The main point he made was that the best strategy for a Mars mission was a thousand-day mission, entailing a nine-month outward flight. He explained that after that length of time in microgravity conditions, the crew of such a mission would be in no fit state to carry out any science, let alone to get out of their landing capsule and set up a base. He mentioned such problems as motion sickness, skeletal mineral loss (2% per month, apparently) and muscular degradation.

While describing these issues, Dr. Fong also described the differences between going for a ride on NASA's "Vomit Comet" and going for a ride on the Russian equivalent. NASA require you to turn up a week before, and go through all sorts of medical checks and briefings over the course of four days before you actually go for a one-and-a-half hour flight. In Russia, they sling you in the back of the plane, say something along the lines of, "Here's a parachute, if something goes wrong, open the door and jump out and try not to land in water," and then off you go.

He also described the current design for a manned Mars spacecraft. Essentially, it's a fold out scaffold 125 m in length, with a TransHab-type module at one end, a SP-100 class nuclear reactor at the other, and engines and antennae in the middle. He also mentioned that liquid hydrogen is being considered for use as the habitable module's radiation shield, but I remain sceptical.

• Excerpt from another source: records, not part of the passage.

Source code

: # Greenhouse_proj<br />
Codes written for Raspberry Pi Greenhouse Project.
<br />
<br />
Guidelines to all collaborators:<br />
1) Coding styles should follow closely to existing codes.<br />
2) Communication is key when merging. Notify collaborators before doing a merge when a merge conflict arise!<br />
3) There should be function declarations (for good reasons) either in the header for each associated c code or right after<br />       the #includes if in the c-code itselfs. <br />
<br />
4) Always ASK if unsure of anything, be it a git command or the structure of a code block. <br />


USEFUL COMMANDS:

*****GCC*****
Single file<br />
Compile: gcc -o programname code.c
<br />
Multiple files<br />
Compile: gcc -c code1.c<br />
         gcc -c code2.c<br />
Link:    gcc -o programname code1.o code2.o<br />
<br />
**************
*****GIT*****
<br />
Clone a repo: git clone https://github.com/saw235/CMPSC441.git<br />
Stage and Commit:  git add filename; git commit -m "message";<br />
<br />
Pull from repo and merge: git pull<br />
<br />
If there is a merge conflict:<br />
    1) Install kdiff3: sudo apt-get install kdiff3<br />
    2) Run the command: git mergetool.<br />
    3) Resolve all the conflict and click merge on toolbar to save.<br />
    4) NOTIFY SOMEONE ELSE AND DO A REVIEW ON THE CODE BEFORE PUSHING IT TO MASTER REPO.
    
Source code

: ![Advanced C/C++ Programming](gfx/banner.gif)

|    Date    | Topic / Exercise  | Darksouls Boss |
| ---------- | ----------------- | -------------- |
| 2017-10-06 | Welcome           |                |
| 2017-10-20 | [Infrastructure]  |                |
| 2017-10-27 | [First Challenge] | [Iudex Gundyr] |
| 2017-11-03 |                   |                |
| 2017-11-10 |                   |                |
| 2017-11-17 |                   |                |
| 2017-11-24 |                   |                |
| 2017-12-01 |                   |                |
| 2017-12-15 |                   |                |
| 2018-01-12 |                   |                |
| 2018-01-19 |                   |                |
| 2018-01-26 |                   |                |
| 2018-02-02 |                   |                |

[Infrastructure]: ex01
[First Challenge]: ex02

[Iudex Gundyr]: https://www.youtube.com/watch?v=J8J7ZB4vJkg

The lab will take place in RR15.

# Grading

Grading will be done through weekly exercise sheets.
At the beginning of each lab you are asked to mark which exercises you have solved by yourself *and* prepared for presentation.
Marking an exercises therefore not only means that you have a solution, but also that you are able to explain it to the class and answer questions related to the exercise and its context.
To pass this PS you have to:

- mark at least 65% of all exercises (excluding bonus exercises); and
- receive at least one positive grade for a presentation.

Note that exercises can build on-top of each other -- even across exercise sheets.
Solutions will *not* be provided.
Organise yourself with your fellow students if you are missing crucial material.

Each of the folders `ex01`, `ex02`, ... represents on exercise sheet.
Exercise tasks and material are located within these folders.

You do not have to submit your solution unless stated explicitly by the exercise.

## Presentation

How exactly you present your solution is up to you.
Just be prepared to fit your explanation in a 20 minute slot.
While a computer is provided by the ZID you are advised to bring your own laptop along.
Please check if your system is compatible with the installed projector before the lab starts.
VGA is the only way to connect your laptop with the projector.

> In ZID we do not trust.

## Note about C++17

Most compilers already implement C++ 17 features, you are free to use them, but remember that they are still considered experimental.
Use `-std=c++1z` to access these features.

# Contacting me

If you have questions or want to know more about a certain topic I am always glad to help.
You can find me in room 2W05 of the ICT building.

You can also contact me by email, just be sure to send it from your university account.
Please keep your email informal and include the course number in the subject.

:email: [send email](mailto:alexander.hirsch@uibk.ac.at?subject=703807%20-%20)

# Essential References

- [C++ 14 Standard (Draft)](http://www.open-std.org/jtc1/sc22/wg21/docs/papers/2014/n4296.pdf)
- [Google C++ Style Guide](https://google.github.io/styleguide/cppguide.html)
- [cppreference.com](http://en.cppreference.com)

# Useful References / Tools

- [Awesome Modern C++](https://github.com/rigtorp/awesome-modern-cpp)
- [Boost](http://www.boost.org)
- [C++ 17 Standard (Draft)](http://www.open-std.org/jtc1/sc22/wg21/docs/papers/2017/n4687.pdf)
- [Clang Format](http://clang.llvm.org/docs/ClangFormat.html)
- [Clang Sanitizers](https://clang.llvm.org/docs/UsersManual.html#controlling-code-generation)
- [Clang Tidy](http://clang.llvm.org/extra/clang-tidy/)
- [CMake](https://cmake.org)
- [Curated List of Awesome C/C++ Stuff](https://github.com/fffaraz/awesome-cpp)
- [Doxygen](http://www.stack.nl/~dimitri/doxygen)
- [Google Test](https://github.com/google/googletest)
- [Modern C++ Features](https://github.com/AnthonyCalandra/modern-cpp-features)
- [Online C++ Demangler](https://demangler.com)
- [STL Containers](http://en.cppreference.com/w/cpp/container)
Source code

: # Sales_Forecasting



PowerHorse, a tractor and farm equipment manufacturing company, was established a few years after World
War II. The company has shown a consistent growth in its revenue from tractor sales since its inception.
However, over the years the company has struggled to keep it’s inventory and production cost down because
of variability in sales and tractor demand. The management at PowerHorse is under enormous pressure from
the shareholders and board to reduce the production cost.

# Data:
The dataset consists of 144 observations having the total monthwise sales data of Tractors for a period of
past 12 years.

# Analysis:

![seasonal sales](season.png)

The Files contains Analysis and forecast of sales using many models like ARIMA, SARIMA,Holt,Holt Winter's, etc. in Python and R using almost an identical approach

I felt that the talk didn't really go into enough techical detail for me. Talking to some scientists beforehand, I discovered that I'd missed a very interesting lecture at the Royal Society last Thursday. Oh well.

Dr. Fong made several references to the Space Shuttle being withdrawn from service in 2010, and after the talk I asked him what sort of things were being considered as a replacement. He mentioned the Crew Exploration Vehicle (which I'd already heard about) and also a cargo launcher called Magnum (which I hadn't). Cursory Googling brings up the fact that it's being developed by MSFC, and not much other useful stuff. I'll investigate.

Sunday, May 09, 2004

LFS

So, time to reveal what I've been working on for the last week. Basically, I've got so fed up of Microsoft's monopoly leveraging and underhand business tactics, not to mention the ever-present threat of virus infection on such an insecure platform as Windows XP, that I've decided to put my money where my mouth is and switch completely to Linux. To cut a long story short, I've been installing Linux from scratch. I've now got a system that boots; the only issues are a slight problem with my Ethernet connection and DVD/CD-RW drive. Oh yes, and the fact that I've only got command-line mode at the moment. I'm using my Mandrake 8.2 installation as a kind of backup operating system. I'm still amazed by how little space Linux takes up. On my Mandrake partitions, I've got KDE, the Sun JDK, umpteen tools, the kernel, loads of docs, OpenOffice.org, random other junk; and yet I'm still only using 1.5 GB of my root partition.

Sunday, May 02, 2004

Busy again

I'm working on something complicated at the moment, and have no time to write much here.